In 2019, MPs passed legislation to decriminalise abortion. And yet, women from Northern Ireland are still forced to travel to England in order to terminate a pregnancy after 10 weeks.

According to information on NI Direct (government services), “If your pregnancy is over 10 weeks (12 weeks and over for Northern HSC Trust residents), or if you need treatment not available in Northern Ireland, care can be accessed in Great Britain without charge and without having to pay for travel and accommodation”.

In June 2022, a total of 61 Conservative MPs voted against the Government’s plans to extend abortion access in Northern Ireland, with a further 190 not recording a vote.

Buffer zones have been legalised

Following a vote in Parliament on March 7 2023, buffer zones are now set to become law. This means that anti-abortion campaigners will have to stand at least 150 meters away from clinics providing abortions or risk a fine and up to six months in prison if they’re found harassing, obstructing, or interfering with any woman attending.

Stella Creasy proposed this positive amendment to the Public Order Bill, saying that “It does not stop free speech on abortion. It does not stop people protesting.

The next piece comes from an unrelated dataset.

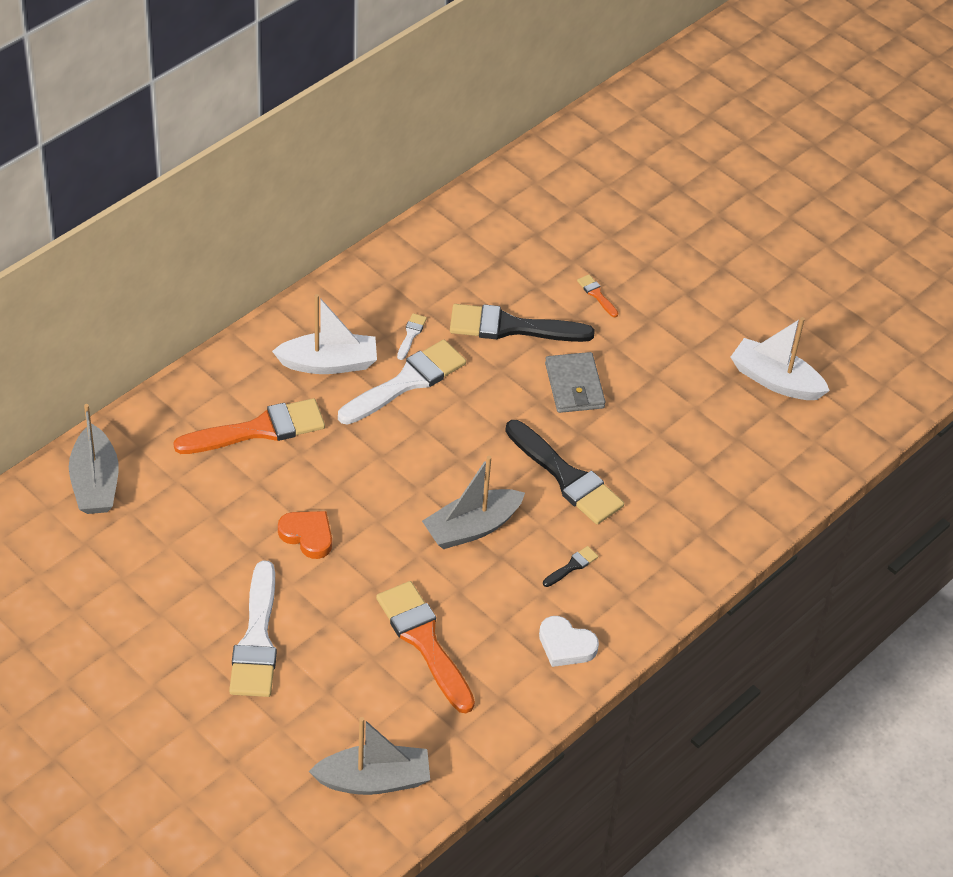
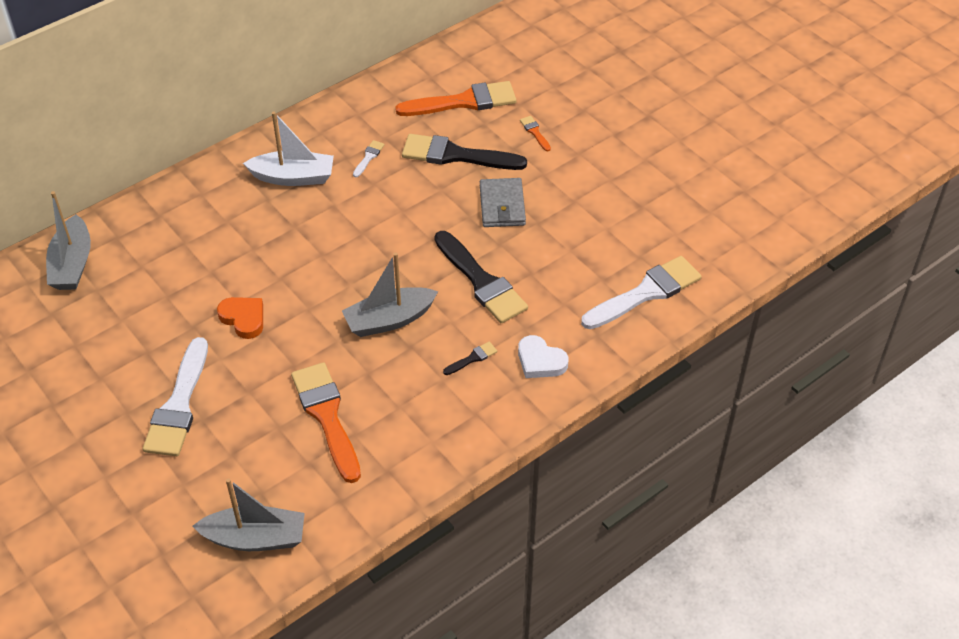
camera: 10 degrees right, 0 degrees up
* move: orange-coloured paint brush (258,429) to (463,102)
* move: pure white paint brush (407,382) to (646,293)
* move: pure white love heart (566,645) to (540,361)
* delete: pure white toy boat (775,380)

It simply says you shouldn’t have the right to do this in the face of somebody – and very often these people are right up in front of people.”

This amendment is positive, but it should be scary that this even has to be stipulated – in a modern and fair society, abortion should be normalised, safe and accessible without hurdles.

The culture around abortion

Abortion is still a taboo topic in the UK. And this must change if we are going to protect our bodily autonomy.

Anti-abortion groups are loud and project a false moral righteousness. They’re able to do this because a lot of pro-abortion people are quiet about their standing. Everything, down to the language, is wrong. The term ‘pro-life’ makes this debate seem like something it is not. We must start calling a spade a spade: groups that wish to restrict access to abortion are anti-abortion, anti-women. We must be louder than the growing swathes who are looking to take our bodily autonomy away.

Abortion is a part of life, and it’s not going anywhere.